** Given passage follows **
The Scriptures speak to the “...Battle of Armageddon.” This has been interpreted as “...a site where armies will gather to do battle at the end of time.” Frightening and horrifying things were prophesied to occur. It was revealed that there will be “...Lightening; ...howling noise and cracking thunder as never before experienced. This will be followed by a “...powerful earthquake” [Revelation 16: 16 & 17]. Since that men’s heart will fail them for fear, not sure what may happen to those gathered for battle [Luke 21:26]. Seemed that the events of “...Armageddon” might be more “...horrific and destructive” than that of Haiti [January 12, 2010]. Thus, armies or not; “...consuming piazza or drinking milkshake or not,” everyone is likely to be terror-stricken.


Like the rest of the citizens, if WE survived that long, former Prime Minister Honourable Lester Bird; ...Agriculture Minister Honourable Hilson ‘Brother B’ Baptiste and Attorney General Honourable Justin L. Simon QC, may have their final fainting spells. The Honourable Prime Minister Dr. Baldwin Spencer may not be able to access the “...Cooks Pond” to ensure the “...correct balance of hydrational fluid.” There may not even be time for anyone to say “...Gee whiz! ...It’s Christmas” [Carla Thomas: 1963], or to place a hand across the chest and say “...Elizabeth I am coming” [Redd Foxx: Sanford and Son: 1972-1977].


While we wait for the “...Armageddon,” when the nation’s legal history will have been written, scholars will have read of the “...Battle of the Triumvirates- Police; ...Director of Public Prosecutions and the Attorney General.” Thus, it will have been learnt that Minister of Legal Affairs, Attorney General Honourable Justin L. Simon QC, had “...flexed muscles,” though dissimilar to that of “...Iron Mike Tyson,” the notorious boxer, who “...Fights and Bites.”  Rarely within the same administration, had an Attorney General sought to reverse “...Prosecutorial Decisions” professionally taken by a Director of Public Prosecutions (DPP). Rarely had an accused person found himself “...sandwiched” between a “...Commissioner of Police (COP); ...a Director of Public Prosecutions (DPP) and an Attorney General (AG).” However, likened to the anticipated “...Armageddon,” for its “...Rarity of Occurrences,” the Honourable Attorney General had not only done the un-imaginable, but had exercised “...Ministerial powers,” reasonably suspected to have been instigated by influential members of his administration. This has been the “...expressed opinion” of Member of Parliament Honourable Steadroy ‘Cutie’ Benjamin.
** End of Given passage **
** Available data follows **
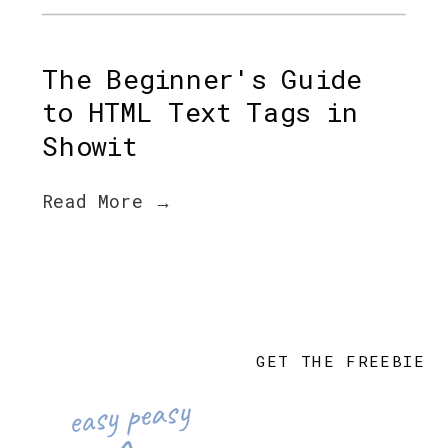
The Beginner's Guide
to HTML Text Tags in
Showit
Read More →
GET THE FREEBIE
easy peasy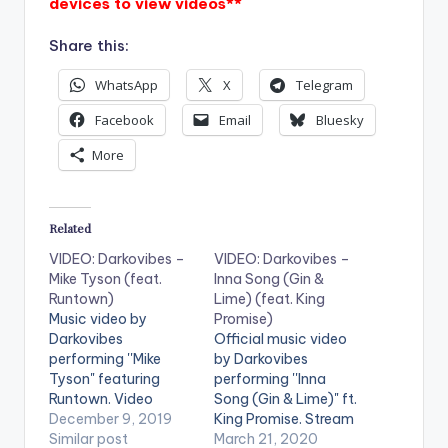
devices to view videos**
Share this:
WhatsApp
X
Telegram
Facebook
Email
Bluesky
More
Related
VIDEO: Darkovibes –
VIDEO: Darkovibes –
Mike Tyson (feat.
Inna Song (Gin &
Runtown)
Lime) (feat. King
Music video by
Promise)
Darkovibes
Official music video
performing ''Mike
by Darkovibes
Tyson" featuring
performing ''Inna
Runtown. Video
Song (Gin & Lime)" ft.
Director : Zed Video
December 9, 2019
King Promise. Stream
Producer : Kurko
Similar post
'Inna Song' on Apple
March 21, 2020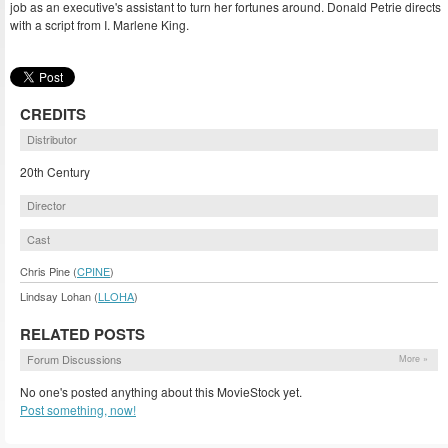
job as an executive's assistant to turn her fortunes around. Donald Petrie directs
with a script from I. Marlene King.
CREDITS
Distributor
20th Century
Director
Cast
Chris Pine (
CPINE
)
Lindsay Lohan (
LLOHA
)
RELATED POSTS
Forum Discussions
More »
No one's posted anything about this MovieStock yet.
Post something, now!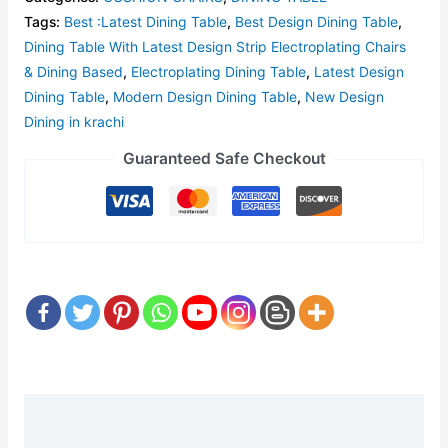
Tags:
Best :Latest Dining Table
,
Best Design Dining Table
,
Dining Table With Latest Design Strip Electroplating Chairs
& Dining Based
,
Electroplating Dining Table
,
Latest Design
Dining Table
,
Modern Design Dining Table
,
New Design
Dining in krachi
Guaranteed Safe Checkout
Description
** End of Available data **
* **Assignment 1**
Condense the paragraph of the Armageddon commentary beginning "Like the rest of the citizens" into a short bulleted list that keeps its main facts.
* **Assignment 2**
In the Armageddon commentary, which Member of Parliament has expressed the opinion that the Attorney General's exercise of ministerial powers was instigated by influential members of his administration?
* **Assignment 3**
Write the next part of the Armageddon commentary, beginning after its final sentence.

* **Expected answer 1**
- If citizens survive that long, former Prime Minister Honourable Lester Bird, Agriculture Minister Honourable Hilson 'Brother B' Baptiste and Attorney General Honourable Justin L. Simon QC may have their final fainting spells.
- Prime Minister Honourable Dr. Baldwin Spencer may be unable to reach the "Cooks Pond" to ensure the "correct balance of hydrational fluid."
- There may be no time to say "Gee whiz! It's Christmas" (Carla Thomas, 1963) or "Elizabeth I am coming" (Redd Foxx, Sanford and Son, 1972-1977).

* **Expected answer 2**
Honourable Steadroy 'Cutie' Benjamin.

* **Expected answer 3**
Irrespective of “...surmiseable motive,” had the appeal reflected an executive decision, then as “...Principal Legal adviser to the government, legally, morally, ethically or even acrimoniously,” “...Collective Responsibility,” dictates that the AG was bound to discharge his official duties [CO.1981: Section 82]. Whether or not prompted by “ ...instigation or normalcy of investigation; ...with or without favor or affection; ...malice or ill-will,” through the Judgment delivered by the Judicial Committee of the Privy Council (JCPC) on April 16, 2014 (JCP), Corporal Cordell O’ Garro’s name had been firmly etched in the annals of Judicial history [UKPC 8: No.0083 of 2011].


This may be seen from “...Section 88 (5)” that states without ambiguity that “…The Director of Public prosecutions shall not be subject to the directions or control of any other person or authority.” In other words, the DPP shall discharge his legal duties in an environment “…dictation and/or coercion-FREE,” as well as in an atmosphere that is “...free of hindrances, influences and/or impediments,” be it private, public or official. Thus, the Constitutional provisions impose no duty on a DPP to report to anyone or “…in offering explanations.” Consequent upon the appellate course of action initiated by the Honorable Attorney General, observers opined that it may affect future working relations.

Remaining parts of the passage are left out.